Il faut avoir vécu ou étudié dans ce pays pour le savoir : les États-Unis restent une contrée de pionniers relayant une vision prédatrice du progrès et de l’enrichissement. Il ne faudrait pas oublier que ceux qui ont forgé cette nation furent les exilés de mondes qui ne voulaient plus d’eux. Ils ont dû se frayer un chemin dans des contrées hostiles au prix d’une conquête qui ne s’est jamais apaisée. Leur économie reflète cette réalité : leur monnaie et leur armée semblent seules garantes de leur suprématie.

Aujourd’hui, après tant d’échecs et l’émergence de puissances antagonistes (Russie, Chine, nombreux pays arabes), les États-Unis deviennent isolationnistes et internalisent leur violence sociale, ce qui renforce une dualisation de la société, elle-même écartelée par un système économique de plus en plus prédateur et inégalitaire.

C’est tout cela qui a créé Donald Trump, l’antithèse des réalités sociales. Il est l’aspiration virtuelle de ce que les Américains ne sont plus.

Son élection serait l’écho des néo-évangélistes. Et tout serait bouleversé : les droits des femmes et des minorités, le respect de la nature, les tentatives d’apaisement social, le système judiciaire, et la démocratie.
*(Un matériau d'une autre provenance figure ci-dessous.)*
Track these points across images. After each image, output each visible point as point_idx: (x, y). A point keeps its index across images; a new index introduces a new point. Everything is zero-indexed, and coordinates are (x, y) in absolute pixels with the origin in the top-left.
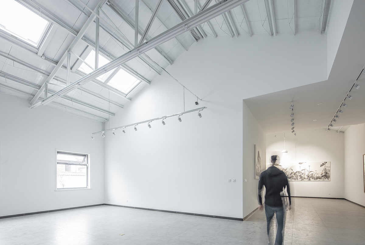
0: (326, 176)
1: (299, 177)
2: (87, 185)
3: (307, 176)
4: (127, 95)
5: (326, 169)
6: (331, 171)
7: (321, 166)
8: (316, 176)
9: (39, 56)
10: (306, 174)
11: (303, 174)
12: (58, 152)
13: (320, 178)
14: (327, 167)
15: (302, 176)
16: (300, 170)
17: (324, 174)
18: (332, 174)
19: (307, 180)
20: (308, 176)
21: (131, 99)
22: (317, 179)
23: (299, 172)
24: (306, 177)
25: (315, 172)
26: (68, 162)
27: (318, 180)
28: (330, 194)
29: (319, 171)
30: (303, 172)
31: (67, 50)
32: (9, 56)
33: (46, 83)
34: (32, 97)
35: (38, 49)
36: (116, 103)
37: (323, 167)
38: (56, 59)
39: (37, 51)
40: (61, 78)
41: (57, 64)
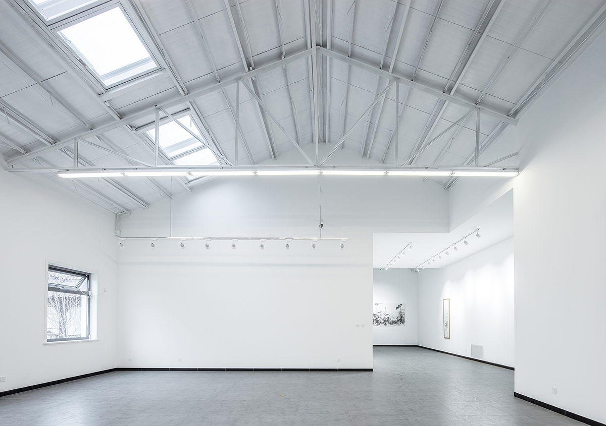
0: (401, 320)
2: (89, 333)
3: (383, 319)
4: (189, 182)
5: (401, 312)
6: (406, 314)
7: (397, 308)
8: (392, 320)
10: (383, 318)
11: (379, 317)
13: (396, 323)
14: (402, 309)
15: (378, 319)
16: (376, 313)
17: (399, 318)
18: (407, 318)
19: (383, 325)
20: (385, 321)
21: (191, 188)
22: (393, 323)
24: (382, 321)
25: (391, 315)
26: (61, 288)
27: (394, 325)
28: (404, 341)
29: (394, 315)
30: (379, 315)
31: (156, 106)
32: (43, 82)
33: (75, 139)
34: (23, 151)
35: (108, 89)
36: (165, 189)
37: (399, 309)
38: (123, 110)
39: (103, 91)
40: (105, 137)
41: (121, 119)
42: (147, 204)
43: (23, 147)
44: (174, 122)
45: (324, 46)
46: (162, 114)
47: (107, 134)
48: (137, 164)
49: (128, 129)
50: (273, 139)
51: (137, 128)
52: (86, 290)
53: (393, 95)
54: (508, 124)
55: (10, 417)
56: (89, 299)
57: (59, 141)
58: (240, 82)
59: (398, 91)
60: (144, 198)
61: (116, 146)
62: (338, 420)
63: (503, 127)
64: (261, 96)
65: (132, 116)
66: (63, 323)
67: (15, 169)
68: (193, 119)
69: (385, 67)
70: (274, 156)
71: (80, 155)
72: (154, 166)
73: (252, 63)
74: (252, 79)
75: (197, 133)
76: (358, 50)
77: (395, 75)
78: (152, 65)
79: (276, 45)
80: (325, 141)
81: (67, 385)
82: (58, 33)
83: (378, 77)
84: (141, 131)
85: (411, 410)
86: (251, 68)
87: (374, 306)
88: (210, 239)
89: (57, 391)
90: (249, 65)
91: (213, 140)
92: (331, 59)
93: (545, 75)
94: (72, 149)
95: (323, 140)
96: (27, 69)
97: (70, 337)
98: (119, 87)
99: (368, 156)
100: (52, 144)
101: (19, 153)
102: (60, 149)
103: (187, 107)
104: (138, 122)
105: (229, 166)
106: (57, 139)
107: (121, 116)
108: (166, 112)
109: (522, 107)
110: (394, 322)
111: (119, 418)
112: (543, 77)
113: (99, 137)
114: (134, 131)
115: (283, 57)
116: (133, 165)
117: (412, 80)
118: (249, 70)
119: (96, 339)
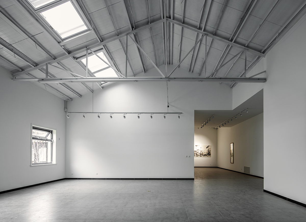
0: (209, 154)
1: (195, 155)
2: (47, 160)
4: (102, 84)
5: (209, 150)
6: (211, 151)
7: (207, 148)
8: (204, 154)
9: (60, 45)
10: (199, 153)
11: (197, 152)
12: (34, 128)
13: (206, 155)
14: (210, 148)
15: (197, 154)
16: (196, 150)
17: (208, 153)
18: (212, 153)
19: (200, 156)
20: (200, 154)
21: (103, 87)
23: (195, 151)
25: (203, 151)
26: (38, 138)
27: (205, 156)
28: (211, 165)
29: (205, 151)
30: (197, 151)
31: (86, 47)
32: (32, 37)
33: (47, 64)
34: (21, 70)
35: (63, 40)
36: (90, 88)
37: (208, 148)
38: (70, 49)
39: (61, 41)
40: (61, 63)
41: (69, 54)
42: (81, 96)
43: (20, 68)
44: (95, 55)
45: (170, 17)
46: (89, 51)
47: (62, 61)
48: (77, 77)
49: (72, 59)
50: (144, 63)
51: (77, 58)
52: (50, 139)
53: (204, 41)
54: (261, 57)
55: (18, 201)
56: (52, 143)
57: (39, 65)
58: (128, 36)
59: (206, 40)
60: (79, 93)
61: (66, 67)
62: (177, 202)
63: (259, 58)
64: (138, 42)
65: (75, 53)
66: (37, 155)
67: (17, 79)
68: (104, 54)
69: (200, 28)
70: (145, 71)
71: (49, 72)
72: (85, 78)
73: (134, 26)
74: (134, 34)
75: (106, 61)
76: (186, 20)
77: (205, 33)
78: (85, 28)
79: (146, 17)
80: (170, 64)
81: (42, 186)
82: (40, 14)
83: (197, 33)
84: (78, 60)
85: (212, 198)
86: (133, 29)
87: (195, 147)
88: (113, 113)
89: (37, 189)
90: (133, 27)
91: (114, 64)
92: (173, 24)
93: (278, 34)
94: (44, 69)
95: (169, 63)
96: (24, 31)
97: (41, 163)
98: (68, 39)
99: (192, 71)
100: (35, 67)
101: (19, 71)
102: (39, 69)
103: (102, 48)
104: (77, 56)
105: (123, 77)
106: (37, 64)
107: (69, 52)
108: (91, 50)
109: (268, 48)
110: (205, 155)
111: (70, 202)
112: (277, 34)
113: (58, 63)
114: (75, 60)
115: (149, 23)
116: (75, 77)
117: (213, 35)
118: (133, 30)
119: (55, 163)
La politique extérieure serait, quant à elle, non seulement isolationniste, mais vindicative.

Et, dans le domaine financier, après une jouissance boursière éphémère, un jour, le dollar serait mis en péril, tant sa suprématie est, chaque jour un peu plus, injustifiée.

Finalement, tous les systèmes politiques et les empires s’effondrent un jour d’eux-mêmes, dans de longs et puissants mouvements de l’histoire : marxisme-léninisme, communisme, néolibéralisme, etc.

Tout se jouera le 5 novembre 2024. Et si Donald Trump ne peut pas se présenter aux élections, ce seront des foyers de guerre civile qui émergeront, comme dans les années 70. L’armée a dû intervenir. Et, comme disait le philosophe Vladimir Jankélévitch : il faut penser tout ce qu’il y a de pensable dans l’impensable. Pour regarder l’avenir sans ciller.